Barghouti has always been a vocal supporter of reaching a compromise with Israel. He adopted the armed struggle after being disappointed by the continuing Israeli occupation, and this made him a popular leader also amongst Fatah and Hamas crowds in the West Bank and in Gaza.
Barghouti`s popularity amongst Palestinians only grew since he was arrested by the Israeli military on April 15th 2002. He was convicted of organizing suicide attacks that murdered twenty-one Israelis, and sentenced to five life sentences, which he is serving in Hasharon Prison, 20 km north of Tel Aviv.
This video report -- made for VJM -- investigates who is Marwan Barghouti, and could he really be a key player in Middle East conflict if he`s released from prison.
On a personal note -- preparing this story provided me with the rare opportunity to enter for the first time `Area A` of the West Bank, which is controlled by Palestinian security forces (West Bank`s area B and C are under Israeli security control).
The interview with Fatah politician Qadura Fares was filmed in his office in Ramallah. Israeli Jews have stopped visiting Ramallah since the Second Intifada, but journalists are allowed to enter at their own risk. I had never been to the city, and have never before interviewed -- or talked with -- a Palestinian from the West Bank.

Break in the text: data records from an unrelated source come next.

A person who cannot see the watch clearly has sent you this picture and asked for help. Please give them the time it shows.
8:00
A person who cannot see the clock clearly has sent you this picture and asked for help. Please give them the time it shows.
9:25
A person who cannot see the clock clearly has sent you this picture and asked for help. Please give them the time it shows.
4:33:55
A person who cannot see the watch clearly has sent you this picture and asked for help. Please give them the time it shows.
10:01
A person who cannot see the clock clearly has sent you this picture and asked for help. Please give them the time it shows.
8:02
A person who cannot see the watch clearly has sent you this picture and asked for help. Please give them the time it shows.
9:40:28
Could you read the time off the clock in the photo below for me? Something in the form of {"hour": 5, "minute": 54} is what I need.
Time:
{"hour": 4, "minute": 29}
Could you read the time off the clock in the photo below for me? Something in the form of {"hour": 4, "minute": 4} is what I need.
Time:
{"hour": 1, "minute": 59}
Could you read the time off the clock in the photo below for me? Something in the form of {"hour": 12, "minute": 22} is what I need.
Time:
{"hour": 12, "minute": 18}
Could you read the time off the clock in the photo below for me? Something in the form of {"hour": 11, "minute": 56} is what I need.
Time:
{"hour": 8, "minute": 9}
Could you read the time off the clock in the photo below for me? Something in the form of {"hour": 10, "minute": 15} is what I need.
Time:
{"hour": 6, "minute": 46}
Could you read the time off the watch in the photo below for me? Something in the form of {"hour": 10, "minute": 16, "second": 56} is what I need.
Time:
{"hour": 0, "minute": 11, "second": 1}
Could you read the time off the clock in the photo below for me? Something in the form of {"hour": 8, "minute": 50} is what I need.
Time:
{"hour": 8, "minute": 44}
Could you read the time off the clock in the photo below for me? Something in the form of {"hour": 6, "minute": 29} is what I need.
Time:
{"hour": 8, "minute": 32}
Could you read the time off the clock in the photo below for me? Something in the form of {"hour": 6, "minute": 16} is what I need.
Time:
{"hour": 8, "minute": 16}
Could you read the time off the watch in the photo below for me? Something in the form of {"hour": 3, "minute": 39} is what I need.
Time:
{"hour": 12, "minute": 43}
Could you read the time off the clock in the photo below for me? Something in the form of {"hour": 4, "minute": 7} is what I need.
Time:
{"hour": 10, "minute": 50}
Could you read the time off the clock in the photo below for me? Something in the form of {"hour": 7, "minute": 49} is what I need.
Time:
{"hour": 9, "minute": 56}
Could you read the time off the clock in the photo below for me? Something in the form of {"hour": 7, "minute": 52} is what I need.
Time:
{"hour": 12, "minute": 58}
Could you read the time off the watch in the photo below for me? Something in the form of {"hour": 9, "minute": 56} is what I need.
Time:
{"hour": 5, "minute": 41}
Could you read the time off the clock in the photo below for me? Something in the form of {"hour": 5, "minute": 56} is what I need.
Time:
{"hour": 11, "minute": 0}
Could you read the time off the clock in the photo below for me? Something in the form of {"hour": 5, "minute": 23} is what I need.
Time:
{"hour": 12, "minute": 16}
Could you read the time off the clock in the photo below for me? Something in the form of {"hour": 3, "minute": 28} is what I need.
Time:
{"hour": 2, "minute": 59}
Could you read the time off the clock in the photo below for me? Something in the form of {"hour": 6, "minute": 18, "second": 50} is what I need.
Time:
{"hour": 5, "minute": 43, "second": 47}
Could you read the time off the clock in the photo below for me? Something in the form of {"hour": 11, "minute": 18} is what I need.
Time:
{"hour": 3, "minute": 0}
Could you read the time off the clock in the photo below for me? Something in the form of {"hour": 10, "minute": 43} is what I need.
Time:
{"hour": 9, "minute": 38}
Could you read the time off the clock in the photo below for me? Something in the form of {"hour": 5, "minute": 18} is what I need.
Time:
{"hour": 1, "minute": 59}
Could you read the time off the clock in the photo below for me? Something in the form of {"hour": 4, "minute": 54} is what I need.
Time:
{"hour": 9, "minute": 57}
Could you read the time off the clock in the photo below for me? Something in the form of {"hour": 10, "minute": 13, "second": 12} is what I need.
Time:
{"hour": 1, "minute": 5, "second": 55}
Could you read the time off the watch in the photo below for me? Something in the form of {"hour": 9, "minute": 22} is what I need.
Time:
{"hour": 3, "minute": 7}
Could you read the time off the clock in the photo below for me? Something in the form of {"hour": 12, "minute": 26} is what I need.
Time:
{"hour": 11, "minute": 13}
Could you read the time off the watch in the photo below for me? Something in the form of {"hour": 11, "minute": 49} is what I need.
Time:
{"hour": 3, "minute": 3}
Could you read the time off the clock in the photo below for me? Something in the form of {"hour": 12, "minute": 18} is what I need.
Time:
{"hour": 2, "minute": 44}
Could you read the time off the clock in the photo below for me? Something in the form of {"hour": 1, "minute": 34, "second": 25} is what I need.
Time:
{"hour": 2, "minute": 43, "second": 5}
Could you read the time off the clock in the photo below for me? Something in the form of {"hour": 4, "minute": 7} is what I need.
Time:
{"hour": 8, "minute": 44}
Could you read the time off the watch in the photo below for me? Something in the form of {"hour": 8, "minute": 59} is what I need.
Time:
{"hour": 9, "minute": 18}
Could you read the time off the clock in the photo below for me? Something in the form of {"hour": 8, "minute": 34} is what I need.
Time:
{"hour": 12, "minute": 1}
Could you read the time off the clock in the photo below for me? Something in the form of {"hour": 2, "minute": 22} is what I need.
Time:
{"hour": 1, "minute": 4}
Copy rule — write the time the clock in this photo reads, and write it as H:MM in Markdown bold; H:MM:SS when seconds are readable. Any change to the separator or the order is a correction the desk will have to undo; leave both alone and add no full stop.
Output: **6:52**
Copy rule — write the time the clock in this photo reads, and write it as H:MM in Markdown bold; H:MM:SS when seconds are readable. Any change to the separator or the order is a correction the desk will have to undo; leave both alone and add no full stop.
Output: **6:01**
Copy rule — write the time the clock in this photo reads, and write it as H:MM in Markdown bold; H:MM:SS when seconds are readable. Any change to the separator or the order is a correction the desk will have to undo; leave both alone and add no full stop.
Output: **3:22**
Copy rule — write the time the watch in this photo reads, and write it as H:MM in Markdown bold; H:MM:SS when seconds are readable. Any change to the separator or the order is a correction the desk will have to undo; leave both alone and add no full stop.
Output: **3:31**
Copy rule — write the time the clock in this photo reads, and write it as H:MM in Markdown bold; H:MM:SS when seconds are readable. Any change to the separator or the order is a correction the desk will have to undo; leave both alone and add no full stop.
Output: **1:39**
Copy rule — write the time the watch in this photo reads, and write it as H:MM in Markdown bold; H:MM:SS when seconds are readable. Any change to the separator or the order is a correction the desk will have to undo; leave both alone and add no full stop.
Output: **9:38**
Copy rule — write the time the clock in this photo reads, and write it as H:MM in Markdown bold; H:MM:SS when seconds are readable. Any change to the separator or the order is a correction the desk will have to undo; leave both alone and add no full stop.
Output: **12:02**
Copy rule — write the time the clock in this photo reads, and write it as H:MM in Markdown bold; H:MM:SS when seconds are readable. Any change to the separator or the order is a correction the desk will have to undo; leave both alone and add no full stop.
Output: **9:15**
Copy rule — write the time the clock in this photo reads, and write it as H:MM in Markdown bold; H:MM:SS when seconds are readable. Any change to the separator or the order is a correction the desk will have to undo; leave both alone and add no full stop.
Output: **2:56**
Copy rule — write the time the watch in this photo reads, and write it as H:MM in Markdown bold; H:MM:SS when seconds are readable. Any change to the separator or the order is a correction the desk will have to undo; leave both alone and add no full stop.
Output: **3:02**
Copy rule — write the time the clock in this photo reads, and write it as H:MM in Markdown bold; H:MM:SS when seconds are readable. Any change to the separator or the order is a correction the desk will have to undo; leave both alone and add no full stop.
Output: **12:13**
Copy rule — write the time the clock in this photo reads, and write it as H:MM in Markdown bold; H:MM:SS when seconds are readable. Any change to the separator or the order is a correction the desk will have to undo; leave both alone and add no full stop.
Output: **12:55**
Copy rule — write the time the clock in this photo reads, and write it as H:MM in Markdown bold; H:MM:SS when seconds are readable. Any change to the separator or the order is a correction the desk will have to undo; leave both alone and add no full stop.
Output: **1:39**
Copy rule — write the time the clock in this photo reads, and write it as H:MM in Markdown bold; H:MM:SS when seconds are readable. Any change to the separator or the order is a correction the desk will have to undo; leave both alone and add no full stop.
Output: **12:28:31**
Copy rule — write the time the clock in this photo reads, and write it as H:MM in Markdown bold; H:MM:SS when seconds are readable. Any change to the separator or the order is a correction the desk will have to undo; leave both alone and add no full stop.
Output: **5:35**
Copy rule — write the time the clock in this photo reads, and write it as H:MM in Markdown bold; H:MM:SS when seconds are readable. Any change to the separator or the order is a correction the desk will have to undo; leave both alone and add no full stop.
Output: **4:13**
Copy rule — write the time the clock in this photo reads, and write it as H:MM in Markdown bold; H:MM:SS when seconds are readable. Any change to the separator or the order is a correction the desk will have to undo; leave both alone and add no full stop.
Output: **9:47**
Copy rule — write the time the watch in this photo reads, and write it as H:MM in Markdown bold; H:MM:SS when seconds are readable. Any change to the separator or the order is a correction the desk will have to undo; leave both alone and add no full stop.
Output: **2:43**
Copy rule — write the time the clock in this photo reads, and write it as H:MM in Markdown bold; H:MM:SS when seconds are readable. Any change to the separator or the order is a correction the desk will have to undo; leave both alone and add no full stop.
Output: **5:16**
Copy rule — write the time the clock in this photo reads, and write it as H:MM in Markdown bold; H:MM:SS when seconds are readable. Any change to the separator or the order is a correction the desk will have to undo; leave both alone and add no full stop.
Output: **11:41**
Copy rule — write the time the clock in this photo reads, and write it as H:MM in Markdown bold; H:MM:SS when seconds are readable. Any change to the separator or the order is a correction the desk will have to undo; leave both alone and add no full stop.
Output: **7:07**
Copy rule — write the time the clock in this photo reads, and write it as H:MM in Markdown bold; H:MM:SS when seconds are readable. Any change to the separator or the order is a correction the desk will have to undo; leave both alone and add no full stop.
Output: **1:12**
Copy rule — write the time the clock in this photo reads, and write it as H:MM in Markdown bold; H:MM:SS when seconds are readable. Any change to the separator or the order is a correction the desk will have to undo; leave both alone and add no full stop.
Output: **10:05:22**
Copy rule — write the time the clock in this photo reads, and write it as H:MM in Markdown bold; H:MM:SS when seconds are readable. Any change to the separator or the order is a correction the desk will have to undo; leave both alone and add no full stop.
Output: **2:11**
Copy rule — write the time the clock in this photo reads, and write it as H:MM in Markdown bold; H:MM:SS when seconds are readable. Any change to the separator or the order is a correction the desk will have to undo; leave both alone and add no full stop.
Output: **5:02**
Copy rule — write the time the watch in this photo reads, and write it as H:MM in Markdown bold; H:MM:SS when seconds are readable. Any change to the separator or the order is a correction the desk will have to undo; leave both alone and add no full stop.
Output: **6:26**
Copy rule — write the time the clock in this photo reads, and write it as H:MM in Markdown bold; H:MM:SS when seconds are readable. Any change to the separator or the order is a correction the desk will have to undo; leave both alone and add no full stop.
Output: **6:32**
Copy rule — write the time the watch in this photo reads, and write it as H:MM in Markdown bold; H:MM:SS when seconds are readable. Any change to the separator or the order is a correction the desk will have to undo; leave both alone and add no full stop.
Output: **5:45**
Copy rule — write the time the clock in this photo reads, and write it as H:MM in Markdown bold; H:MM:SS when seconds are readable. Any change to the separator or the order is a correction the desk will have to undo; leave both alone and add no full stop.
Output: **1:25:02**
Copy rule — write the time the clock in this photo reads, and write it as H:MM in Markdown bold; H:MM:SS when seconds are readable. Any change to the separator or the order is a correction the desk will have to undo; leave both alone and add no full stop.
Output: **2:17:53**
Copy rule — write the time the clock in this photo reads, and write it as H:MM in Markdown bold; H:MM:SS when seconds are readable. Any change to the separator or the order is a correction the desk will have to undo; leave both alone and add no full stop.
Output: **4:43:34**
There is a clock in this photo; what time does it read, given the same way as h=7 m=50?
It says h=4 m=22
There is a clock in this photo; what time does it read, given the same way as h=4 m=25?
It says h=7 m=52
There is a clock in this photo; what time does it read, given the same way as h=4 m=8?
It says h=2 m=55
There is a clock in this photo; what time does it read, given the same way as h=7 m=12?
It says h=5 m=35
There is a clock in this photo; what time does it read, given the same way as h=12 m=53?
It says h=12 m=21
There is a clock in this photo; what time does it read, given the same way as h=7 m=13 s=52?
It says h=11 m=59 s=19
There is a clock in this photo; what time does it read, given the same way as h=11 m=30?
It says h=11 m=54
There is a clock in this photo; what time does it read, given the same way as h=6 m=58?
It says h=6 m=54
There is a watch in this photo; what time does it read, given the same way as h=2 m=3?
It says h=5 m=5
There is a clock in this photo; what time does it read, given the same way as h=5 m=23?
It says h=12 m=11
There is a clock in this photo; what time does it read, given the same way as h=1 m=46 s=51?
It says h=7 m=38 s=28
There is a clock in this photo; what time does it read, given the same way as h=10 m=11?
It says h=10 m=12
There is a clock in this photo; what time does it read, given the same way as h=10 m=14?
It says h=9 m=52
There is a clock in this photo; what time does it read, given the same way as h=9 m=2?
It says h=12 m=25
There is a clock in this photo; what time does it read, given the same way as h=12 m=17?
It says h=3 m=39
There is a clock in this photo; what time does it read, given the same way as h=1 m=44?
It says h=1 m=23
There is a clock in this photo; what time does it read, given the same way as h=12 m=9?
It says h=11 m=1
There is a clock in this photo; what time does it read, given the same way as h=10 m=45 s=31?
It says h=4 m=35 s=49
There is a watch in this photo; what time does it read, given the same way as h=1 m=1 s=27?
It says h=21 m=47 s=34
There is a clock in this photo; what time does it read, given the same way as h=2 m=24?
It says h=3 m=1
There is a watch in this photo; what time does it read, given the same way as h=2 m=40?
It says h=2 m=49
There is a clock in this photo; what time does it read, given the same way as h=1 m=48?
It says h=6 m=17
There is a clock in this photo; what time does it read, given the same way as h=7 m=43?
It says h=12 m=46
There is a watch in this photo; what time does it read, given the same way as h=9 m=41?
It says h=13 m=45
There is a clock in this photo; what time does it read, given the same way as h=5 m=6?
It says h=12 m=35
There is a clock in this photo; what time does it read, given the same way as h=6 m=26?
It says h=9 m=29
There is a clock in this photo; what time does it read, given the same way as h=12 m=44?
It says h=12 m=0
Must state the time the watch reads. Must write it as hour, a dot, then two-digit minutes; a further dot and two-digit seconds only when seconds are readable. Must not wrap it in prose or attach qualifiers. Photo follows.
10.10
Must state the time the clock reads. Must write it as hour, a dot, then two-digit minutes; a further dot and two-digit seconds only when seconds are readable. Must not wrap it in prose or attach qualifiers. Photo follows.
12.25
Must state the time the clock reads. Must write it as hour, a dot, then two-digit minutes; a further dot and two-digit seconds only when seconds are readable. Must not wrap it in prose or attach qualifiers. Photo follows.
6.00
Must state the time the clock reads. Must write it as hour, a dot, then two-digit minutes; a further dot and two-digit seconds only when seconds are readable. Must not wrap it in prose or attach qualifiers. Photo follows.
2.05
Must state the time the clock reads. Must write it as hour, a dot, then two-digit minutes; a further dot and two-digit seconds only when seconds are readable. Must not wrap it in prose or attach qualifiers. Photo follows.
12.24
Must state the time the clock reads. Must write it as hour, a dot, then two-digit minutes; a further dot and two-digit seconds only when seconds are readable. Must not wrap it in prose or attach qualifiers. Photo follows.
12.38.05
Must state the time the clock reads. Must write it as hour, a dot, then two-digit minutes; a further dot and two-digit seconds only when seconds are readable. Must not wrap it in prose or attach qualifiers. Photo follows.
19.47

The night before the interview I couldn`t avoid being afraid. Entering a Palestinian city felt like going into an unknown and dangerous place, never mind that I have been living all my life less than 50 kilometers away.
The trip went smoothly. I drove in through Qalandya Checkpoint, met Mr. Fares`s driver in the outskirts of Ramallah, and followed him to the office that was near the center of the city.
Fares himself was very hospitable and spoke fluent Hebrew (which he learned in an Israeli prison). After the interview, even though I was not in a hurry, I preferred to directly drive back to Jerusalem instead of eating my first ever Palestinian falafel. I was scared to walk the streets and interact with the locals. Maybe next time...
* The interview and the visuals from Gaza were shot by Nasser Najjar -- a VJM reporter, Palestinian who is living in Gaza -- with whom I collaborate periodically. I could not shoot the interview myself because (since 2006) it is illegal and forbidden for Israeli journalists to enter the Gaza Strip.